Getting to know "Acute Coronary Artery Disease" One of the leading causes of death in Thailand. Check warning signs; if symptoms occur, call 1669 immediately. Emergency personnel will arrive with equipment. Emphasize that prompt treatment greatly improves survival chances.
On 18 July 2026, the Facebook pageThoracic Disease InstituteDr. Khet Sripratak, a cardiologist and director of the Thoracic Disease Institute, Department of Medical Services, Ministry of Public Health, stated that Acute Coronary Syndrome (ACS) is among the top causes of death in Thailand and worldwide. The sooner diagnosis and treatment occur, the less heart muscle damage results.
In reality, many patients arrive too late or are misdiagnosed with stress, anxiety, or muscle pain, while their hearts are actually suffering from ischemia. The public and caregivers should understand warning signs, diagnostic methods, treatment, and ongoing care to ensure timely hospital arrival as follows.
Our heart is supplied by three main coronary arteries. When fat accumulates thickly in the arterial walls, it is called "coronary artery stenosis." If this fatty plaque suddenly ruptures, the body forms a blood clot that blocks blood flow to the heart muscle, causing "acute myocardial ischemia," commonly known as a "heart attack," which can be fatal within hours without treatment.

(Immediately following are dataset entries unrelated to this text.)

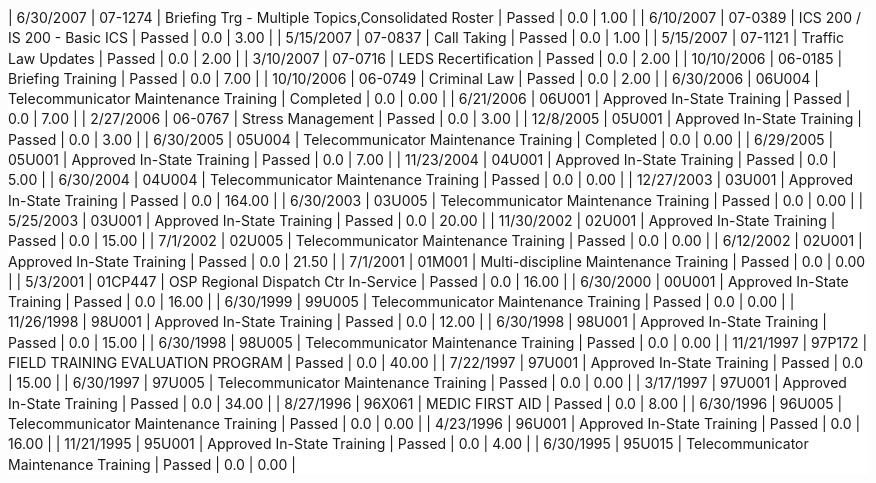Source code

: | 6/30/2007 | 07-1274 | Briefing Trg - Multiple Topics,Consolidated Roster | Passed | 0.0 | 1.00 |
| 6/10/2007 | 07-0389 | ICS 200 / IS 200 - Basic ICS | Passed | 0.0 | 3.00 |
| 5/15/2007 | 07-0837 | Call Taking | Passed | 0.0 | 1.00 |
| 5/15/2007 | 07-1121 | Traffic Law Updates | Passed | 0.0 | 2.00 |
| 3/10/2007 | 07-0716 | LEDS Recertification | Passed | 0.0 | 2.00 |
| 10/10/2006 | 06-0185 | Briefing Training | Passed | 0.0 | 7.00 |
| 10/10/2006 | 06-0749 | Criminal Law | Passed | 0.0 | 2.00 |
| 6/30/2006 | 06U004 | Telecommunicator Maintenance Training | Completed | 0.0 | 0.00 |
| 6/21/2006 | 06U001 | Approved In-State Training | Passed | 0.0 | 7.00 |
| 2/27/2006 | 06-0767 | Stress Management | Passed | 0.0 | 3.00 |
| 12/8/2005 | 05U001 | Approved In-State Training | Passed | 0.0 | 3.00 |
| 6/30/2005 | 05U004 | Telecommunicator Maintenance Training | Completed | 0.0 | 0.00 |
| 6/29/2005 | 05U001 | Approved In-State Training | Passed | 0.0 | 7.00 |
| 11/23/2004 | 04U001 | Approved In-State Training | Passed | 0.0 | 5.00 |
| 6/30/2004 | 04U004 | Telecommunicator Maintenance Training | Passed | 0.0 | 0.00 |
| 12/27/2003 | 03U001 | Approved In-State Training | Passed | 0.0 | 164.00 |
| 6/30/2003 | 03U005 | Telecommunicator Maintenance Training | Passed | 0.0 | 0.00 |
| 5/25/2003 | 03U001 | Approved In-State Training | Passed | 0.0 | 20.00 |
| 11/30/2002 | 02U001 | Approved In-State Training | Passed | 0.0 | 15.00 |
| 7/1/2002 | 02U005 | Telecommunicator Maintenance Training | Passed | 0.0 | 0.00 |
| 6/12/2002 | 02U001 | Approved In-State Training | Passed | 0.0 | 21.50 |
| 7/1/2001 | 01M001 | Multi-discipline Maintenance Training | Passed | 0.0 | 0.00 |
| 5/3/2001 | 01CP447 | OSP Regional Dispatch Ctr In-Service | Passed | 0.0 | 16.00 |
| 6/30/2000 | 00U001 | Approved In-State Training | Passed | 0.0 | 16.00 |
| 6/30/1999 | 99U005 | Telecommunicator Maintenance Training | Passed | 0.0 | 0.00 |
| 11/26/1998 | 98U001 | Approved In-State Training | Passed | 0.0 | 12.00 |
| 6/30/1998 | 98U001 | Approved In-State Training | Passed | 0.0 | 15.00 |
| 6/30/1998 | 98U005 | Telecommunicator Maintenance Training | Passed | 0.0 | 0.00 |
| 11/21/1997 | 97P172 | FIELD TRAINING  EVALUATION PROGRAM | Passed | 0.0 | 40.00 |
| 7/22/1997 | 97U001 | Approved In-State Training | Passed | 0.0 | 15.00 |
| 6/30/1997 | 97U005 | Telecommunicator Maintenance Training | Passed | 0.0 | 0.00 |
| 3/17/1997 | 97U001 | Approved In-State Training | Passed | 0.0 | 34.00 |
| 8/27/1996 | 96X061 | MEDIC FIRST AID | Passed | 0.0 | 8.00 |
| 6/30/1996 | 96U005 | Telecommunicator Maintenance Training | Passed | 0.0 | 0.00 |
| 4/23/1996 | 96U001 | Approved In-State Training | Passed | 0.0 | 16.00 |
| 11/21/1995 | 95U001 | Approved In-State Training | Passed | 0.0 | 4.00 |
| 6/30/1995 | 95U015 | Telecommunicator Maintenance Training | Passed | 0.0 | 0.00 |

Common symptoms to first suspect heart ischemia include chest tightness, heaviness, discomfort, or pressure in the center of the chest. It is usually not sharp stabbing pain but a sensation of "tightness" or "heavy weight pressing down," radiating to the arm, shoulder, neck, jaw, or especially the left arm. Other signs include unexplained sweating, pale skin, coldness, unusual fatigue, palpitations, shortness of breath—especially during exertion—nausea, vomiting, dizziness. Some may have only these without clear chest pain. Symptoms last more than 15-20 minutes and do not improve with rest.
Especially in the elderly and diabetic patients, chest pain may be unclear but they might experience unusual fatigue, shortness of breath, mild chest tightness, or extreme weakness without an obvious cause.
If these symptoms occur in at-risk individuals, seek medical attention immediately. Being young does not exclude the risk of coronary artery disease. Risk factors like high cholesterol, smoking, stress, heredity, and obesity can cause this condition even in people in their early 30s. Therefore, if acute coronary syndrome is suspected, a 12-lead EKG is essential for diagnosis.
When patients present symptoms consistent with heart ischemia, the medically accepted standard care includes:
1. Performing an electrocardiogram (EKG/ECG) within the first 10 minutes of emergency room arrival. This quick, simple test provides critical diagnostic information.
2. Blood tests for cardiac enzymes (Troponin) to detect heart muscle damage. Repeat tests may be needed as levels might not rise in the initial hours.
3. Detailed history taking covering symptom characteristics, duration, triggers, and risk factors (high cholesterol, hypertension, diabetes, smoking, family history).
4. Basic physical examination including heart and lung auscultation and vital signs measurement.
5. Bedside echocardiography (ultrasound of the heart), a painless test that provides additional diagnostic information and helps distinguish other conditions, as well as detect complications from ischemic heart disease.
Key point: Immediate EKG is the first test when this condition is suspected. If symptoms strongly suggest the condition but diagnosis is uncertain, referral to a cardiology specialist or hospital observation is advised.
Treatment depends on the severity and type of ischemic heart condition and can be broadly classified as follows:
1. Initial emergency treatment
Administer antiplatelet drugs (e.g., aspirin) to reduce clot expansion, vasodilators to open coronary arteries, pain relief medication, and oxygen as needed, with continuous EKG monitoring.
2. Specialized treatment
Cardiac catheterization with balloon angioplasty and stent placement (PCI) is the current standard for patients with clear arterial blockage. The sooner performed, the less heart muscle damage occurs.
Ischemic heart disease treatment does not end at the hospital but requires lifelong management to prevent recurrence.
If you or someone close to you experiences chest tightness as described, do not wait at home. If symptoms fit the criteria, immediately call emergency number 1669. Emergency vehicles equipped with medical devices and rescue teams can alert cardiologists to prepare the catheterization lab while transporting the patient.
Primary PCI to open arteries with balloon angioplasty is the best standard, ideally performed within 120 minutes (2 hours) of diagnosis if the hospital has a catheterization lab; if arriving at a fully equipped hospital, the goal is within 90 minutes.
If the hospital lacks catheterization facilities and transfer to a larger hospital within 120 minutes is not possible, thrombolytic therapy must be administered within 10-30 minutes of treatment decision.
Remember: every moment lost means more heart muscle dies. If you or someone close has chest pain radiating to the jaw or left arm with profuse sweating and near fainting, do not wait. Call 1669 immediately. The faster diagnosis and treatment occur, the higher the chance of survival and returning to normal life.